Bishops have always clashed with governments, and recently the Church of England has had a number of high-profile debates with ministers about certain social policies, particularly welfare reform. Lane is a suffragan bishop and will not sit in the House of Lords, with the first Anglican woman to sit in the Upper Chamber coming next year. But she sees it as her duty to ‘challenge’ politicians on policies that she sees hurting those she serves. ‘Where my voice can articulate the voice of the church in its whole breadth, then I will, she says. ‘I think speaking of the experience of the people that we are and the people that we serve is incumbent on all ministers, and that includes challenge as well as encouragement.’

She has, along with other women who have felt called to full-time Christian ministry from a young age (her first inkling that she wanted to work in the Church came when she was 15 and she told her own vicar when she was 20 that she was thinking of following in his footsteps), been campaigning for many years for this day to come, and must have got into a few scraps with those who oppose it on theological grounds. She tries to be polite about these people, while saying ‘there have been people inevitably, colleagues, and people within the communities that I have served for whom this has been disturbing, unsettling and distressing’.

She claims that her own conviction that she was called to work in the Church is enough to help her deal with CofE colleagues and parishioners who wish she didn’t have the job she now does. But come on, she must have had a few fights with people over the past 20 years since the Church started ordaining women?

‘I’m very happy to engage with robust… engagements… but, um, I would hate to get to a place where I thought I was always right or that I knew everything. So the fact that people disagree with me is actually a positive thing and it continues to help me to learn to grow.’

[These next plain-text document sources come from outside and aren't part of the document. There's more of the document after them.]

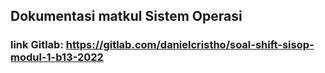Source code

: ## Dokumentasi matkul Sistem Operasi
### link Gitlab: https://gitlab.com/danielcristho/soal-shift-sisop-modul-1-b13-2022

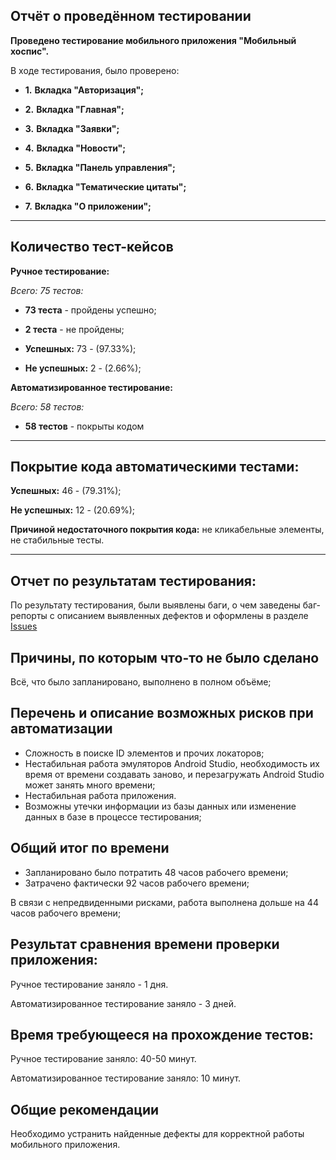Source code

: ## **Отчёт о проведённом тестировании**

**Проведено тестирование мобильного приложения "Мобильный хоспис".**

В ходе тестирования, было проверено:

  - **1.** **Вкладка "Авторизация";**

  - **2.** **Вкладка "Главная";**

  - **3.** **Вкладка "Заявки";**

  - **4.** **Вкладка "Новости";**

  - **5.** **Вкладка "Панель управления";**

  - **6.** **Вкладка "Тематические цитаты";**

  - **7.** **Вкладка "О приложении";**

____________________________________________________
## Количество тест-кейсов
**Ручное тестирование:**

   *Всего: 75 тестов:*

   * **73 теста** - пройдены успешно;
    
   * **2 теста** - не пройдены;

* **Успешных:** 73 - (97.33%);

* **Не успешных:** 2 - (2.66%);

**Автоматизированное тестирование:**

   *Всего: 58 тестов:*

   * **58 тестов** - покрыты кодом
____________________________________________________

## Покрытие кода автоматическими тестами:

**Успешных:** 46 - (79.31%);

**Не успешных:** 12 - (20.69%);

**Причиной недостаточного покрытия кода:** не кликабельные элементы, не стабильные тесты.
____________________________________________________

## Отчет по результатам тестирования:

По результату тестирования, были выявлены баги, о чем заведены баг-репорты 
с описанием выявленных дефектов и оформлены в разделе [Issues](https://github.com/Cetale175/Diplom/issues)

## Причины, по которым что-то не было сделано

Всё, что было запланировано, выполнено в полном объёме;

## Перечень и описание возможных рисков при автоматизации

   - Сложность в поиске ID элементов и прочих локаторов;
   - Нестабильная работа эмуляторов Android Studio, необходимость их время от времени создавать заново, и перезагружать Android Studio может занять много времени;
   - Нестабильная работа приложения.
   - Возможны утечки информации из базы данных или изменение данных в базе в процессе тестирования;

## Общий итог по времени

   - Запланировано было потратить 48 часов рабочего времени;
   - Затрачено фактически 92 часов рабочего времени;

В связи с непредвиденными рисками, работа выполнена дольше на 44 часов рабочего времени;

## Результат сравнения времени проверки приложения:

Ручное тестирование заняло - 1 дня.

Автоматизированное тестирование заняло - 3 дней.

## Время требующееся на прохождение тестов:

Ручное тестирование заняло: 40-50 минут.

Автоматизированное тестирование заняло: 10 минут.

## Общие рекомендации

Необходимо устранить найденные дефекты для корректной работы мобильного приложения.
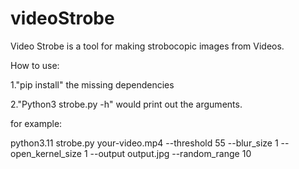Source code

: # videoStrobe

Video Strobe is a tool for making strobocopic images from Videos.

How to use:

1."pip install" the missing dependencies

2."Python3 strobe.py -h" would print out the arguments.

for example:

python3.11 strobe.py your-video.mp4  --threshold 55 --blur_size 1 --open_kernel_size 1 --output output.jpg --random_range 10
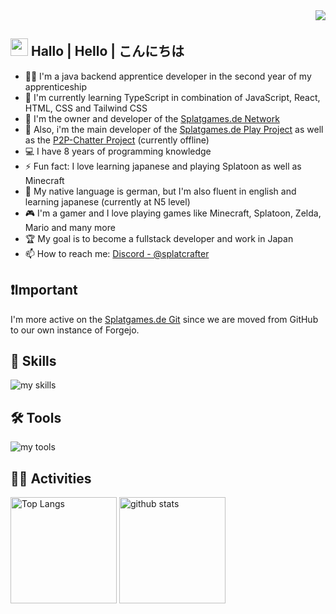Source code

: <div align="right">
  <img src="https://komarev.com/ghpvc/?username=Splatcrafter" />
</div>

## <img src="https://media.giphy.com/media/hvRJCLFzcasrR4ia7z/giphy.gif" width="28"> Hallo | Hello | こんにちは

- 🧑‍💻 I'm a java backend apprentice developer in the second year of my apprenticeship
- 🌱 I'm currently learning TypeScript in combination of JavaScript, React, HTML, CSS and Tailwind CSS
- 👯 I'm the owner and developer of the [Splatgames.de Network](https://splatgames.de)
- 💬 Also, i'm the main developer of the [Splatgames.de Play Project](https://play.splatgames.de) as well as
  the [P2P-Chatter Project](https://p2p-chatter.de) (currently offline)
- 💻 I have 8 years of programming knowledge
- ⚡ Fun fact: I love learning japanese and playing Splatoon as well as Minecraft
- 🎌 My native language is german, but I'm also fluent in english and learning japanese (currently at N5 level)
- 🎮 I'm a gamer and I love playing games like Minecraft, Splatoon, Zelda, Mario and many more
- 🏆 My goal is to become a fullstack developer and work in Japan
- 📫 How to reach me: [Discord - @splatcrafter](https://discordapp.com/users/dtAGwuUv)
  <br>

## ❗Important

I'm more active on the [Splatgames.de Git](https://git.splatgames.de/Splatcrafter/) since we are moved from GitHub to our own instance of Forgejo.

## 🌱 Skills

<img alt="my skills" src="https://skillicons.dev/icons?theme=dark&perline=7&i=java,cs,cpp,c,python,kotlin,md,html,css,js,ts,react,php,tailwind,maven,gradle,git,jenkins,mysql,docker,gcp" />
<br>

## 🛠️ Tools

<img alt="my tools" src="https://skillicons.dev/icons?theme=dark&perline=7&i=idea,visualstudio,vscode,rider,clion,pycharm,phpstorm" />
<br>

## 🏃‍♀️ Activities

<div align="left"> 
  <img alt="Top Langs" height="170px" src="https://github-readme-stats.vercel.app/api?username=splatcrafter&theme=vue-dark&layout=compact" />
  <img alt="github stats" height="170px" src="https://github-readme-stats.vercel.app/api/top-langs/?username=splatcrafter&theme=vue-dark&layout=compact" />
</div>


<!--
This repository is a ✨ _special_ ✨ repository because its `README.md` (this file) appears on your GitHub profile.

Here are some ideas to get you started:

- 🔭 I’m currently working on ...
- 🌱 I’m currently learning ...
- 👯 I’m looking to collaborate on ...
- 🤔 I’m looking for help with ...
- 💬 Ask me about ...
- 📫 How to reach me: ...
- 😄 Pronouns: ...
- ⚡ Fun fact: ...
-->
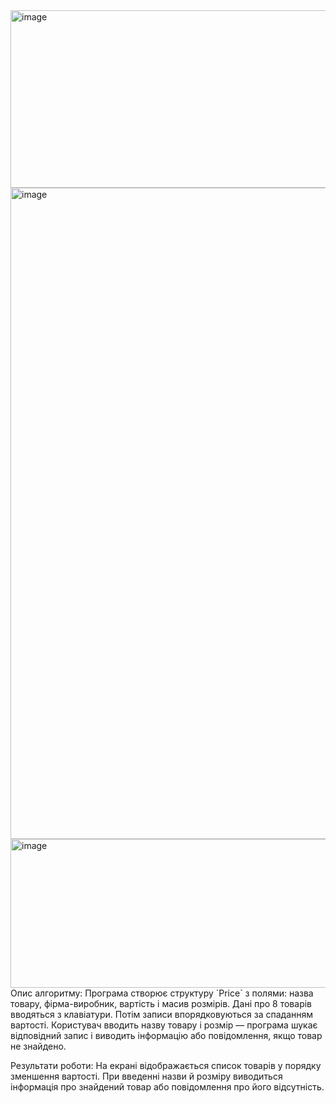 <img width="964" height="284" alt="image" src="https://github.com/user-attachments/assets/d7148de7-3d84-4ed6-a1fe-6fea54f8a263" />
<img width="544" height="1042" alt="image" src="https://github.com/user-attachments/assets/c7230b82-4b4c-48a5-9901-ae92ebab1dfe" />
<img width="637" height="238" alt="image" src="https://github.com/user-attachments/assets/243fe689-5998-407e-addf-e28907e384bb" />
Опис алгоритму:
Програма створює структуру `Price` з полями: назва товару, фірма-виробник, вартість і масив розмірів. Дані про 8 товарів вводяться з клавіатури. Потім записи впорядковуються за спаданням вартості. Користувач вводить назву товару і розмір — програма шукає відповідний запис і виводить інформацію або повідомлення, якщо товар не знайдено.

Результати роботи:
На екрані відображається список товарів у порядку зменшення вартості. При введенні назви й розміру виводиться інформація про знайдений товар або повідомлення про його відсутність.
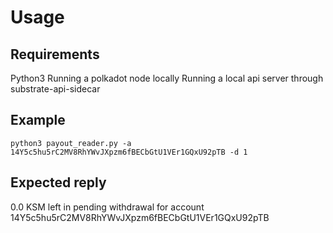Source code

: # Usage

## Requirements

Python3
Running a polkadot node locally
Running a local api server through substrate-api-sidecar

## Example

`python3 payout_reader.py -a 14Y5c5hu5rC2MV8RhYWvJXpzm6fBECbGtU1VEr1GQxU92pTB -d 1`

## Expected reply

0.0 KSM left in pending withdrawal for account 14Y5c5hu5rC2MV8RhYWvJXpzm6fBECbGtU1VEr1GQxU92pTB
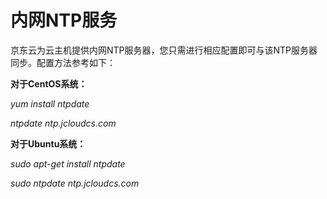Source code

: # 内网NTP服务
京东云为云主机提供内网NTP服务器，您只需进行相应配置即可与该NTP服务器同步。配置方法参考如下：



**对于CentOS系统：**

*yum install ntpdate*

*ntpdate ntp.jcloudcs.com*



**对于Ubuntu系统：**

*sudo apt-get install ntpdate*

*sudo ntpdate ntp.jcloudcs.com*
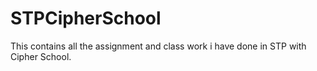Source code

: # STPCipherSchool
This contains all the assignment and class work i have done in STP with Cipher School.

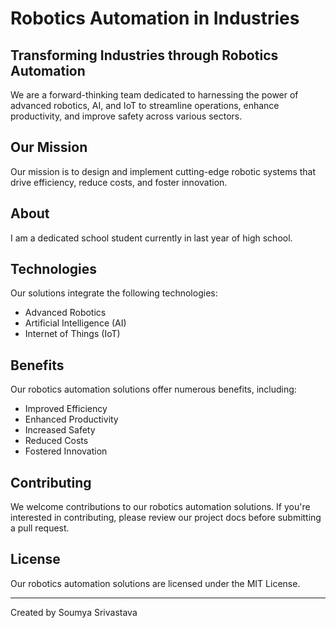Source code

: # Robotics Automation in Industries 

## Transforming Industries through Robotics Automation

We are a forward-thinking team dedicated to harnessing the power of advanced robotics, AI, and IoT to streamline operations, enhance productivity, and improve safety across various sectors.

## Our Mission
Our mission is to design and implement cutting-edge robotic systems that drive efficiency, reduce costs, and foster innovation.

## About
I am a dedicated school student currently in last year of high school.

## Technologies
Our solutions integrate the following technologies:

- Advanced Robotics
- Artificial Intelligence (AI)
- Internet of Things (IoT)

## Benefits
Our robotics automation solutions offer numerous benefits, including:

- Improved Efficiency
- Enhanced Productivity
- Increased Safety
- Reduced Costs
- Fostered Innovation

## Contributing
We welcome contributions to our robotics automation solutions. If you're interested in contributing, please review our project docs before submitting a pull request.

## License
Our robotics automation solutions are licensed under the MIT License.

---

Created by Soumya Srivastava
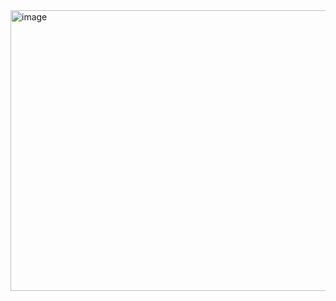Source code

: 
<img width="1374" height="449" alt="image" src="https://github.com/user-attachments/assets/c21329a3-fe58-4968-acb4-9a11e90866e1" />
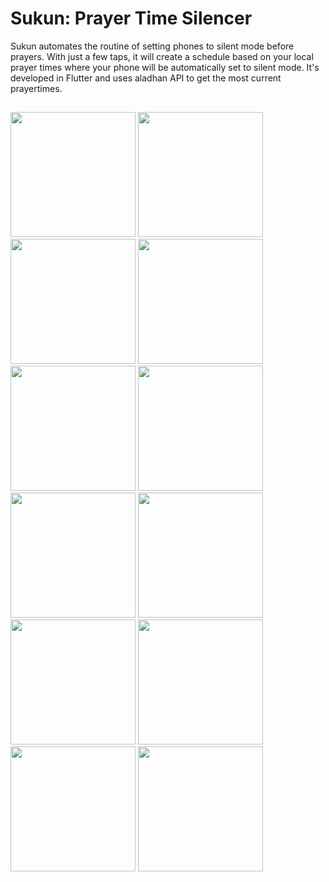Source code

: # Sukun: Prayer Time Silencer

Sukun automates the routine of setting phones to silent mode before prayers. With just a few taps, it will create a schedule based on your local prayer times where your phone will be automatically set to silent mode. It's developed in Flutter and uses aladhan API to get the most current prayertimes. 

## 
<img src="https://github.com/ahmed-hinai/prayer_time_silencer/assets/117124832/b5a77e5f-cc47-4182-8d96-9d065eaa458d" width="200" style="display:inline-block;"/>
<img src="https://github.com/ahmed-hinai/prayer_time_silencer/assets/117124832/f8fcecdd-b690-42b6-be47-0d9b90e7fd09" width="200" style="display:inline-block;"/>
<img src="https://github.com/ahmed-hinai/prayer_time_silencer/assets/117124832/ad328893-da15-4e55-93b3-32b61c8b5b20" width="200" style="display:inline-block;"/>
<img src="https://github.com/ahmed-hinai/prayer_time_silencer/assets/117124832/997b29ad-78be-44b2-846e-ed64662b73f6" width="200" style="display:inline-block;"/>
<img src="https://github.com/ahmed-hinai/prayer_time_silencer/assets/117124832/41f8f39f-bf15-4e43-8173-5808c131f38c" width="200" style="display:inline-block;"/>
<img src="https://github.com/ahmed-hinai/prayer_time_silencer/assets/117124832/39106f87-3162-49f0-8986-c4f0b8c70ef6" width="200" style="display:inline-block;"/>
<img src="https://github.com/ahmed-hinai/prayer_time_silencer/assets/117124832/c8fef0b0-6443-42d0-8929-7278234d1a65" width="200" style="display:inline-block;"/>
<img src="https://github.com/ahmed-hinai/prayer_time_silencer/assets/117124832/05c9d699-4cea-4f76-a345-8de6885243d6" width="200" style="display:inline-block;"/>
<img src="https://github.com/ahmed-hinai/prayer_time_silencer/assets/117124832/3311c55a-d372-4496-bc9e-87c1ce03fa9f" width="200" style="display:inline-block;"/>
<img src="https://github.com/ahmed-hinai/prayer_time_silencer/assets/117124832/9ca1363d-b4b0-4b34-9ca7-fd8eb7c4264d" width="200" style="display:inline-block;"/>
<img src="https://github.com/ahmed-hinai/prayer_time_silencer/assets/117124832/1940456c-8558-479d-8205-b6aa0507ab71" width="200" style="display:inline-block;"/>
<img src="https://github.com/ahmed-hinai/prayer_time_silencer/assets/117124832/5ae4c41f-5c9a-4a1e-a54b-df549465f335" width="200" style="display:inline-block;"/>

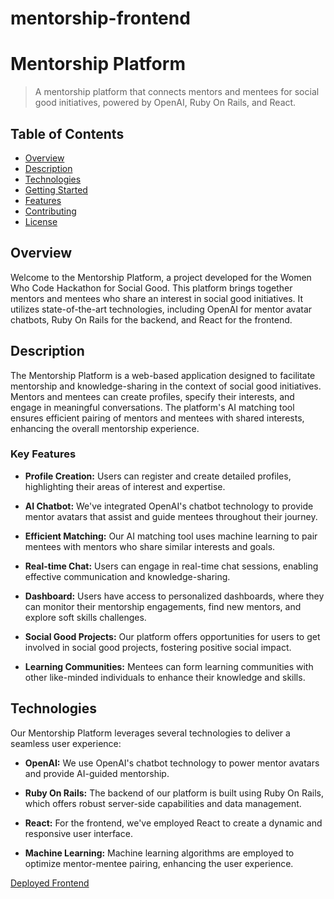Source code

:# mentorship-frontend

# Mentorship Platform

> A mentorship platform that connects mentors and mentees for social good initiatives, powered by OpenAI, Ruby On Rails, and React.

## Table of Contents
- [Overview](#overview)
- [Description](#description)
- [Technologies](#technologies)
- [Getting Started](#getting-started)
- [Features](#features)
- [Contributing](#contributing)
- [License](#license)

## Overview

Welcome to the Mentorship Platform, a project developed for the Women Who Code Hackathon for Social Good. This platform brings together mentors and mentees who share an interest in social good initiatives. It utilizes state-of-the-art technologies, including OpenAI for mentor avatar chatbots, Ruby On Rails for the backend, and React for the frontend.

## Description

The Mentorship Platform is a web-based application designed to facilitate mentorship and knowledge-sharing in the context of social good initiatives. Mentors and mentees can create profiles, specify their interests, and engage in meaningful conversations. The platform's AI matching tool ensures efficient pairing of mentors and mentees with shared interests, enhancing the overall mentorship experience.

### Key Features

- **Profile Creation:** Users can register and create detailed profiles, highlighting their areas of interest and expertise.

- **AI Chatbot:** We've integrated OpenAI's chatbot technology to provide mentor avatars that assist and guide mentees throughout their journey.

- **Efficient Matching:** Our AI matching tool uses machine learning to pair mentees with mentors who share similar interests and goals.

- **Real-time Chat:** Users can engage in real-time chat sessions, enabling effective communication and knowledge-sharing.

- **Dashboard:** Users have access to personalized dashboards, where they can monitor their mentorship engagements, find new mentors, and explore soft skills challenges.

- **Social Good Projects:** Our platform offers opportunities for users to get involved in social good projects, fostering positive social impact.

- **Learning Communities:** Mentees can form learning communities with other like-minded individuals to enhance their knowledge and skills.

## Technologies

Our Mentorship Platform leverages several technologies to deliver a seamless user experience:

- **OpenAI:** We use OpenAI's chatbot technology to power mentor avatars and provide AI-guided mentorship.

- **Ruby On Rails:** The backend of our platform is built using Ruby On Rails, which offers robust server-side capabilities and data management.

- **React:** For the frontend, we've employed React to create a dynamic and responsive user interface.

- **Machine Learning:** Machine learning algorithms are employed to optimize mentor-mentee pairing, enhancing the user experience.

[Deployed Frontend](https://653e883a779d1a115c281cf3--stately-profiterole-606a81.netlify.app/)
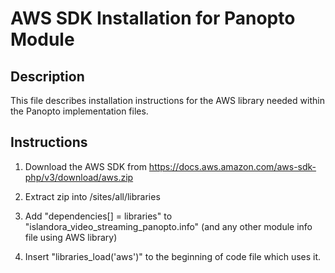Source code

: # AWS SDK Installation for Panopto Module

## Description
This file describes installation instructions for the AWS library needed within the Panopto implementation files.

## Instructions
1. Download the AWS SDK from https://docs.aws.amazon.com/aws-sdk-php/v3/download/aws.zip

2. Extract zip into /sites/all/libraries 

3. Add "dependencies[] = libraries" to "islandora_video_streaming_panopto.info" (and any other module info file using AWS library)

4. Insert "libraries_load('aws')" to the beginning of code file which uses it.
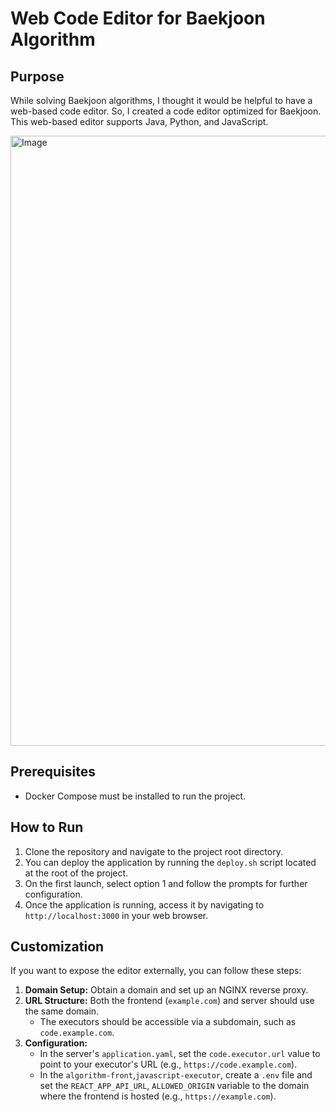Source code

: # Web Code Editor for Baekjoon Algorithm

## Purpose

While solving Baekjoon algorithms, I thought it would be helpful to have a web-based code editor. So, I created a code editor optimized for Baekjoon. This web-based editor supports Java, Python, and JavaScript.

<img width="976" alt="Image" src="https://github.com/user-attachments/assets/b20f5023-3eb4-426a-91ef-c7ac8ba6c7c1" />

## Prerequisites

- Docker Compose must be installed to run the project.

## How to Run

1. Clone the repository and navigate to the project root directory.
2. You can deploy the application by running the `deploy.sh` script located at the root of the project.
3. On the first launch, select option 1 and follow the prompts for further configuration.
4. Once the application is running, access it by navigating to `http://localhost:3000` in your web browser.

## Customization

If you want to expose the editor externally, you can follow these steps:

1. **Domain Setup:** Obtain a domain and set up an NGINX reverse proxy.
2. **URL Structure:** Both the frontend (`example.com`) and server should use the same domain.
   - The executors should be accessible via a subdomain, such as `code.example.com`.
3. **Configuration:** 
   - In the server's `application.yaml`, set the `code.executor.url` value to point to your executor's URL (e.g., `https://code.example.com`).
   - In the `algorithm-front`,`javascript-executor`, create a `.env` file and set the `REACT_APP_API_URL`, `ALLOWED_ORIGIN` variable to the domain where the frontend is hosted (e.g., `https://example.com`).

The furthest Lane comes to saying that the opponents of women Bishops need to do anything now that she’s in post is that ‘there are people who do carry hurt and scars and those must be honoured and recognised’. She’s keen to work with any churches under her authority as Bishop of Stockport who disagree with women in authority in the Church, and will ‘ensure that they have the support and the oversight that they are entitled to, so that they can flourish and I will continue to serve them as their bishop, praying and resourcing them as much as I am able’. That word ‘flourish’, by the way, is an official part of the Church’s attempt to accommodate those who disagree with its new official position on bishops and gender. But as I explained in the Spectator recently, some conservative evangelicals feel they will eventually be forced to leave the Church, rather than flourish.

But Lane likes the fact that the modern Church of England is a very broad one indeed. She says ‘I think that part of its strength is that we strive to hold people together in Christ and that we don’t all agree with each other. I think we are stronger because dissenting voices are heard’. She, though, clearly doesn’t want to add to the noisy debate in the Church at the moment, and is quite happy instead to blend back into the noisy YMCA to talk to more of the people who work there. Which makes her the perfect first woman bishop in many ways: the only thing that appears to be controversial about her is her appointment, which was the subject of so much fighting in that broad church.